I believe there’s a moral imperative not to have them at all, though all nations would need to agree to disarm simultaneously. Its a matter my own faith has a lot to say about. When Bahá’u’lláh rather boldly wrote to the Monarchs and rulers of the earth in the 1870s He declared:

O rulers of the earth! Be reconciled among yourselves, that ye may need no more armaments save in a measure to safeguard your territories and dominions. Beware lest ye disregard the counsel of the All-Knowing, the Faithful. (Baha’u’llah, The Summons of the Lord of Hosts, p. 188)

The Baha’is often advocate for for disarmament which in turn strengthens development.

The Relationship Between Disarmament and Development

So that’s where I stand. How about you? What does your faith or worldview say about nuclear weapons and disarmament? Should religion have anything to say at all?

Disarmament is a grand idea and I won't thumb my nose at it....but it just isn't going to happen within the foreseeable future.
 

Dawnofhope

Non-Proselytizing Baha'i
Staff member
Premium Member
"Nuclear Weapons- Who should have them and why?"

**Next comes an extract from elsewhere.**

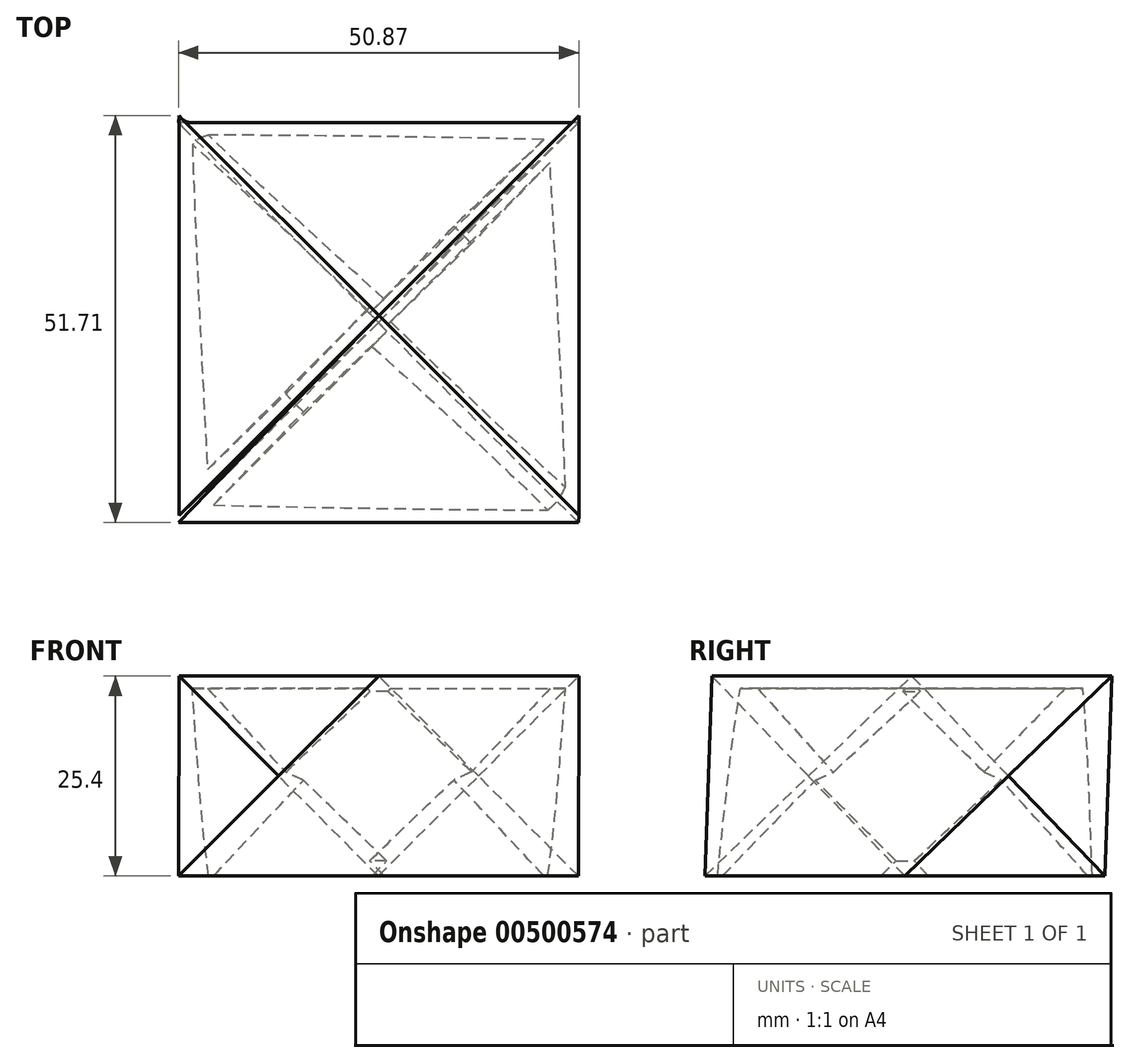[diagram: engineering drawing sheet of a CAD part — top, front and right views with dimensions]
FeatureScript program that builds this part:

I should have them. Because.

But regarding religious people having them, no, please, no. Especially not the ones with some Ragnarok eschatology in their belief.
So the hierarchy of those that are allowed to be in possession of nuclear weapons is as follows:
1/ @Ouroboros
2/ Non-Religious people
3/ Religious people without cataclysmic eschatological beliefs
4/ Religious people with cataclysmic eschatological beliefs

The reason is ‘Because’. Well that’s about as rational as any other justification for who should or shouldn’t have nuclear weapons.:D
 

Dawnofhope

Non-Proselytizing Baha'i
Staff member
Premium Member
Disarmament is a grand idea and I won't thumb my nose at it....but it just isn't going to happen within the foreseeable future.
Not until a nuclear weapon is used by one sovereign nation against another or accidentally detonated, no.